YOUR GOAL —
Start at the top of the records and, please, print each line exactly through the line that contains "some child custody agreements outline", leaving out all pictures.

(Page-level text extractions)
·····

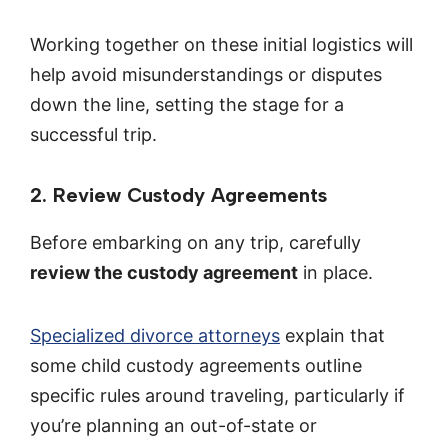
Working together on these initial logistics will
help avoid misunderstandings or disputes
down the line, setting the stage for a
successful trip.
2. Review Custody Agreements
Before embarking on any trip, carefully
review the custody agreement
in place.
Specialized divorce attorneys
explain that
some child custody agreements outline
specific rules around traveling, particularly if
you’re planning an out-of-state or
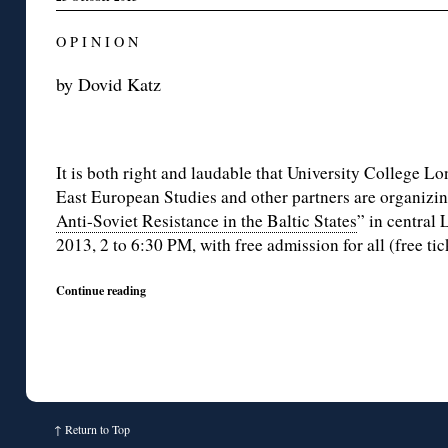
O P I N I O N
by Dovid Katz
It is both right and laudable that University College L
East European Studies and other partners are organizin
Anti-Soviet Resistance in the Baltic States
” in central
2013, 2 to 6:30 PM, with free admission for all (free ti
Continue reading
↑
Return to Top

·····

SOLUTION TO THE EXERCISE —
Working together on these initial logistics will
help avoid misunderstandings or disputes
down the line, setting the stage for a
successful trip.
2. Review Custody Agreements
Before embarking on any trip, carefully
review the custody agreement
in place.
Specialized divorce attorneys
explain that
some child custody agreements outline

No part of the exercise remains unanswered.